Top of READING TEXT

March 15, 2010 - If you've been playing videogames for any significant amount of time, the chances are good that you've made your way through a few dungeon crawlers in your day. These are the fantasy games dominated by dark caves filled with skeletons, goblins, spiders and secret paths filled with loot. There was a time when this genre was all of the rage as Dungeons and Dragons heavily influenced most every game designer out there. Times have changed but this once ubiquitous genre has been pushed to the sidelines. But it has not been forgotten and now Bethesda and development studio inXile are giving it another spin, this time pulling in modern design standards.

Hunted is being designed from the ground up as a cooperative experience, with the two protagonists looking about as classically fantasy inspired as you can get. The petite, elvish girl is good with a bow and at her side is the hulking, sword and axe wielding brute. The two have teamed up in the initial stages of the game with the singular goal of scoring a few bucks as hired guns and that's where my demo of the game began. Something awful had befallen a town of muddy roads and thatched roofs. The mayor had sent out a cry for help, but upon arrival our heroes found only empty streets. Down into a dungeon they went in search of answers.

This is where I got my first look at how the combat in Hunted works. If it weren't for the fantasy setting, it wouldn't look or move that differently from your standard third-person action game or cover shooter. Alora, the headstrong female lead, can slide behind rock outcroppings to line up bolts from her bow. The thinking man's Conan sits at the front line, pummeling anything within reach and smashing shields to bits. Both have a set of complementary magic to use, which can do anything from temporarily levitate foes to freeze them in place.

Though each character has a specialty, both can attack hand-to-hand, ranged, and with magic.

The crux of the gameplay lies with what the developers are calling "co-op at a distance." The magic powers are designed to back up or temporarily empower the other partner, but nothing in the game forces you to stick to their hip. The dungeon areas I saw ranged in size from small crevasses to gigantic caverns, and the game will regularly roam outdoors into ancient ruins. That gives you ample space to approach the battle from multiple angles. If your ally happens to go down, you can revive them with a potion delivered via a throw that would make Peyton Manning jealous. There's ample reason to split up too -- the environment looks to be fairly interactive. At one point I watched as a massive column was pushed over to create a set of deadly dominoes. Another time I watched Alora fire a lit arrow into a barrel of gunpowder to set off an explosion.

Hunted can also be played as a solo game, in which case the artificial intelligence takes over control of your partner. You can swap control between the two characters at set intervals, a feature that also works while playing online with a friend (there is no split-screen option in Hunted). In this way, players are free to approach dungeons or boss fights as they please, getting up close and personal or firing off projectiles from the safety of cover. One of the cooler parts of the online co-op system is that if you join a friend's game, you'll keep all of the loot you find for your own character, and you're free to jump in and out of as many different games at any time, regardless of how far you are in your own adventure.

Bottom of READING TEXT
Top of DATASET ENTRIES

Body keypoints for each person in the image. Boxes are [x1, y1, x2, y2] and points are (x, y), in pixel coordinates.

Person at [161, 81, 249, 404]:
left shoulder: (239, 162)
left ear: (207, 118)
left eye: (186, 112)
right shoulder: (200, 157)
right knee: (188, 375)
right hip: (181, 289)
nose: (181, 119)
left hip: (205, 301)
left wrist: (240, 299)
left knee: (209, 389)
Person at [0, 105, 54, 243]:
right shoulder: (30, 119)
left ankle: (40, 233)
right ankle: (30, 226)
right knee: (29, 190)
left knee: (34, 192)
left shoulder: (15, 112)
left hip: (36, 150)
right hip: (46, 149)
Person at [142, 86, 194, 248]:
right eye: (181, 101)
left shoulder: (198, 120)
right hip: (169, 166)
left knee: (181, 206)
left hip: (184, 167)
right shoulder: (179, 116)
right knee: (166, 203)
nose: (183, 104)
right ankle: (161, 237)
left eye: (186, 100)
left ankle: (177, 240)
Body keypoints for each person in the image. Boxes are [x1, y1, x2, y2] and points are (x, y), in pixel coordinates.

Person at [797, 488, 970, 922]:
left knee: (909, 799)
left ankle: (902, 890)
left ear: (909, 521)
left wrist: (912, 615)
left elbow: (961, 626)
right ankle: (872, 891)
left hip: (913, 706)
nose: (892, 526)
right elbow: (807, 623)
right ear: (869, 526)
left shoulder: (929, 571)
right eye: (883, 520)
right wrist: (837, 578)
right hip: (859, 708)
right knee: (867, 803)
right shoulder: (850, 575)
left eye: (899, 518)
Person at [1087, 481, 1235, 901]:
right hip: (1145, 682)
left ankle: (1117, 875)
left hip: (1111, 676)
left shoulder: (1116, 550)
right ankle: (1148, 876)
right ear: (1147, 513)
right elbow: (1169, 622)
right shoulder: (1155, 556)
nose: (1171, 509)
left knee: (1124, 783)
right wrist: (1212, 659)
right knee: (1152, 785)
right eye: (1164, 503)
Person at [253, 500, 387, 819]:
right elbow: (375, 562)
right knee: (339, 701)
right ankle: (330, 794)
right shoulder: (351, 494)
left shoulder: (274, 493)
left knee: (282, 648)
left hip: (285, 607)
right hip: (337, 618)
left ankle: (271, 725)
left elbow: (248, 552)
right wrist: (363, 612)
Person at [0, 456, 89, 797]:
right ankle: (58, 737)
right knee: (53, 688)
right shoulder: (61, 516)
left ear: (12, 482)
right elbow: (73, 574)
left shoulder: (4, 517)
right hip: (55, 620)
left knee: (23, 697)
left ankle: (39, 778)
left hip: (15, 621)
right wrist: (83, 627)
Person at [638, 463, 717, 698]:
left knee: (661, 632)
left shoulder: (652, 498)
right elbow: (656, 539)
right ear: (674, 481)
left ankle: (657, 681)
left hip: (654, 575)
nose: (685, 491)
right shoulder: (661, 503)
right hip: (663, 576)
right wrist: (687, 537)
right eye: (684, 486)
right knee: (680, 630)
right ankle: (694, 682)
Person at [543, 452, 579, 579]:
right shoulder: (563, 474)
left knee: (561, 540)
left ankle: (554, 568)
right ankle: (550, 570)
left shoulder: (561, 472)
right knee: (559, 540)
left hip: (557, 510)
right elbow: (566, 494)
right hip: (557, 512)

Bottom of DATASET ENTRIES

◆ WORK INSTRUCTION 1
From the Hunted preview, copy the passage from "This is where" to "and with magic.".
◆ WORK INSTRUCTION 2
Answer these questions using the Hunted preview:
(a) Which two companies are giving the dungeon crawler genre another spin?
(b) What weapon does Alora use to line up shots from behind rock outcroppings?
(c) Does Hunted offer a split-screen option?
◆ WORK INSTRUCTION 3
Summarize the Hunted preview in two sentences.
The data can be left aside.

◆ EXERCISE RESPONSE 1
This is where I got my first look at how the combat in Hunted works. If it weren't for the fantasy setting, it wouldn't look or move that differently from your standard third-person action game or cover shooter. Alora, the headstrong female lead, can slide behind rock outcroppings to line up bolts from her bow. The thinking man's Conan sits at the front line, pummeling anything within reach and smashing shields to bits. Both have a set of complementary magic to use, which can do anything from temporarily levitate foes to freeze them in place.

Though each character has a specialty, both can attack hand-to-hand, ranged, and with magic.

◆ EXERCISE RESPONSE 2
(a) Bethesda and inXile.
(b) A bow.
(c) No.

◆ EXERCISE RESPONSE 3
Hunted, from Bethesda and inXile, revives the dungeon crawler genre with modern design standards and is built as a cooperative experience around two heroes, an elvish archer and a sword and axe wielding brute. Its "co-op at a distance" combat lets partners support each other with magic while approaching fights from different angles, and it can also be played solo with the artificial intelligence controlling the partner.